How to cope as a single parent during the pandemic
Frolo, a single parenting app by London member Zoë Desmond, is keeping solo mums and dads sane right now
By Jess Kelham-Hohler Images by Olivia Arthur (Magnum Photos) Sunday 3 May, 2020 Short read
For Zoë Desmond, feelings of isolation proved to be a struggle when she became a single parent three years ago. Craving the company of others in her situation, who would understand her and be up for joining playdates or weekend outings, Desmond came up with her own solution – and in September 2019, Frolo (a hybrid of ‘friend’ and ‘solo’) was born.
The first app of its kind, Frolo allows members to find like-minded single parents in their area and connect via direct private messages or a topic-based group. On launch day, 2,500 users signed up, and in the past nine months the number has grown to more than 6,000 in the UK and Ireland.
‘Alleviating loneliness by connecting and meeting up with people who understand your situation, feeling empowered by having access to advice and guidance when you need it – these things can really transform life for a single parent,’ says Desmond. ‘In turn, this helps us be the best parents we can be, and shows our kids that they don’t have to feel different or ‘other’ because they are from a one-parent family home.

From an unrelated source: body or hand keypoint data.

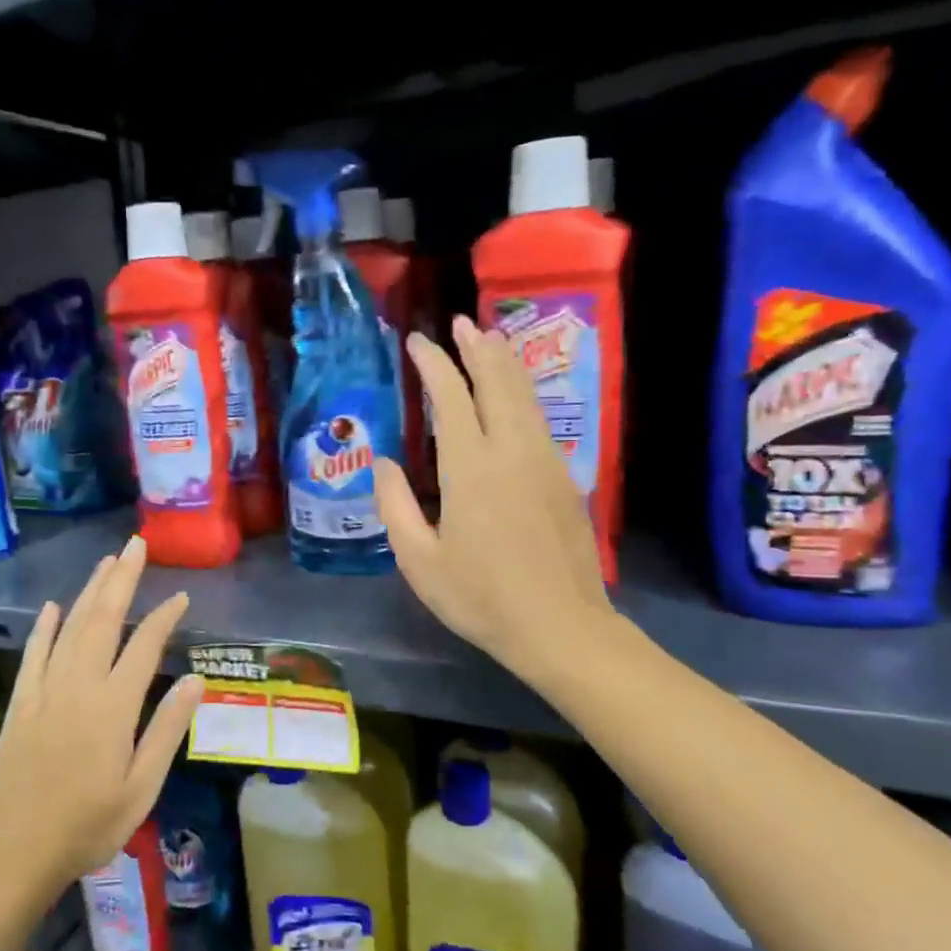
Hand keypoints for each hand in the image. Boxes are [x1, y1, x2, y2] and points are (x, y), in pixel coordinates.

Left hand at [0, 536, 203, 898]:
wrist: (15, 855)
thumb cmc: (89, 826)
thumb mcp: (141, 787)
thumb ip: (167, 729)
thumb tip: (198, 679)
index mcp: (113, 706)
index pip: (144, 646)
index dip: (164, 617)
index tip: (181, 596)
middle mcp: (78, 686)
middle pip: (103, 620)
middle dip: (122, 580)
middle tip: (136, 546)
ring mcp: (44, 691)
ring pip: (70, 628)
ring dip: (89, 591)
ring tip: (107, 562)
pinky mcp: (20, 704)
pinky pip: (34, 654)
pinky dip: (44, 627)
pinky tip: (53, 607)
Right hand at [375, 316, 622, 689]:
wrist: (560, 627)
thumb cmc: (480, 598)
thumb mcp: (419, 561)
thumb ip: (396, 506)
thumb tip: (385, 462)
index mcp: (470, 468)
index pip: (451, 398)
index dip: (433, 364)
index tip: (417, 342)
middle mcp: (512, 451)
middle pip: (497, 382)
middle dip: (477, 348)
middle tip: (460, 323)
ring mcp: (545, 461)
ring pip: (525, 396)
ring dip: (504, 364)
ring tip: (489, 340)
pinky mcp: (564, 478)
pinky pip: (539, 419)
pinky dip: (522, 394)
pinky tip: (514, 397)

This community has proved invaluable for users in the current climate, when the pressures of single parenthood have intensified, and support systems and moral support are even more in need.
‘We’ve had to adapt quickly and create a virtual alternative to our usual Frolo meet-ups,’ explains Desmond. ‘The virtual meet-ups have taken off very quickly and more than 100 have been organised already. They’ve been a real lifeline for the community, ranging from online dinner parties to pub trips”. It’s been amazing to see everyone pulling together and supporting one another through lockdown.’
Be kind to yourself
‘Accept that your home will be a mess, and try to adapt as best you can without putting too much pressure on yourself. Don’t feel guilty about things like giving the kids screen time when you need some respite. We have to use whatever coping mechanisms we have access to, including iPads.’
Set some goals each day
‘A little bit of routine and structure can be helpful, but don’t stress if you can’t stick to it. Figure out what makes the day easier for you and work with it.’
‘It’s important to make sure you are getting some adult interaction and moral support, too, so reach out to friends, family and the Frolo community on the app. A virtual meet-up after you’ve put your kids to bed can work wonders to lift your spirits at the end of the day.’
Prioritise your wellbeing
‘Try to get outside and exercise each day; the endorphins and serotonin will boost your mood and energy.’
Look at the situation through your child’s eyes
‘They are probably loving being with you more. As much as you can, try to make this a magical, fun time to remember for them.’